**What to work on**
Search the data for the word "prefix" and copy out every line that has it.
*** Block opens ***
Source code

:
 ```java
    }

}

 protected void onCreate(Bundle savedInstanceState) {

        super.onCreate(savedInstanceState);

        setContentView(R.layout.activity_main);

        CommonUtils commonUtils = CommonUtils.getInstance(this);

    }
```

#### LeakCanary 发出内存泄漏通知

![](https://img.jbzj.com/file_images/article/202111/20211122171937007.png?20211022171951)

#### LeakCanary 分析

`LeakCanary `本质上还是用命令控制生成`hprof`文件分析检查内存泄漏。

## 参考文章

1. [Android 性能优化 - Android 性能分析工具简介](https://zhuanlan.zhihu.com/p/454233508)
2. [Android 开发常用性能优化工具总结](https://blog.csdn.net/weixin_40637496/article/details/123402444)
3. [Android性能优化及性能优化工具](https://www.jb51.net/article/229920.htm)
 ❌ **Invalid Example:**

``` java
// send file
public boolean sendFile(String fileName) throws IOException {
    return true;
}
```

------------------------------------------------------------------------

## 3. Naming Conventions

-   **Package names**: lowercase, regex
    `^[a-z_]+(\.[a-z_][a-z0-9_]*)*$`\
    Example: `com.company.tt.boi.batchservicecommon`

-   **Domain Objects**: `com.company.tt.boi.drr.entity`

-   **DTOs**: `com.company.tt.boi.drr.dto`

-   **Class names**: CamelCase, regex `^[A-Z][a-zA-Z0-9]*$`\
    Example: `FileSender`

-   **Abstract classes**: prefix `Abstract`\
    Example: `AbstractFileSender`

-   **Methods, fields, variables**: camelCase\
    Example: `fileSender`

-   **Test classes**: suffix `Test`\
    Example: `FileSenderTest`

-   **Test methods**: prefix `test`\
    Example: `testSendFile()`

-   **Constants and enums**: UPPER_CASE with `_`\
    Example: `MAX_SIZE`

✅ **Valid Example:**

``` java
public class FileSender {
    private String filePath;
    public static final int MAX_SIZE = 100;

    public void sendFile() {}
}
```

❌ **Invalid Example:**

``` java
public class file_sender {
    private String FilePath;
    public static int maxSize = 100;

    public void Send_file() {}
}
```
*** Block closes ***
**Answer to the problem**
-   **Abstract classes**: prefix `Abstract`\
-   **Test methods**: prefix `test`\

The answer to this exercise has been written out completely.